(Extract)
==========
Table 3 summarizes the calculated values of these limiting currents and DBL thicknesses, as well as the limiting currents (ilimexp) found using CVCs (the procedure for determining ilimexp is explained in Section 3.1).
The limiting currents calculated using Equations (1) and (2) or Equations (2) and (3) have the same physical basis. These limiting currents correspond to the state of a membrane system, in which the salt concentration at the IEM surface becomes negligible compared to the bulk concentration. The electric charge is carried by electromigration, diffusion, and convection of the ions present in the bulk solution. Any chemical reactions are not taken into account.

2.2.3. Determination of EC Vortex Zone Thickness

The EC vortex zone thickness, dec, was determined from video frames as shown in Figure 2. A similar method has been applied previously [61].
==========
(Aim of the exercise)
Name every process that the text on limiting currents says carries the electric charge. The lines after this point come from a different source than the text above.

(Recorded information)
==========
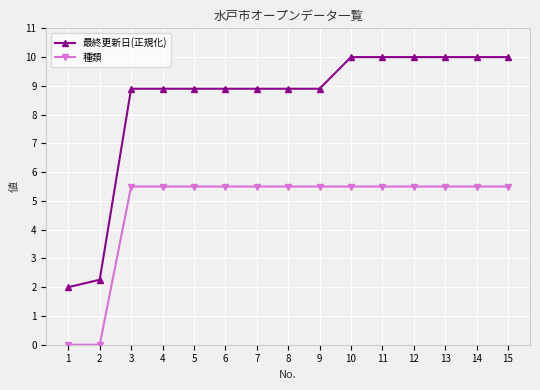

Is this an area chart (filled region under the line)?

No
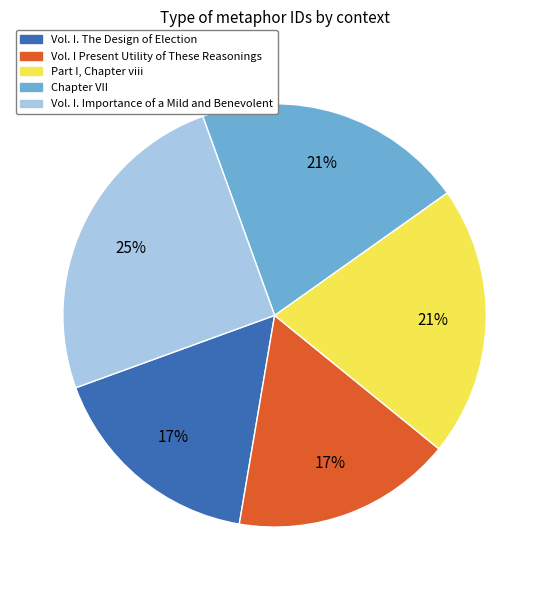

Is it true that Vol. I Present Utility of These Reasonings is 26% of the pie?

False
==========
(Exercise solution)
Electromigration, diffusion, and convection of the ions in the bulk solution.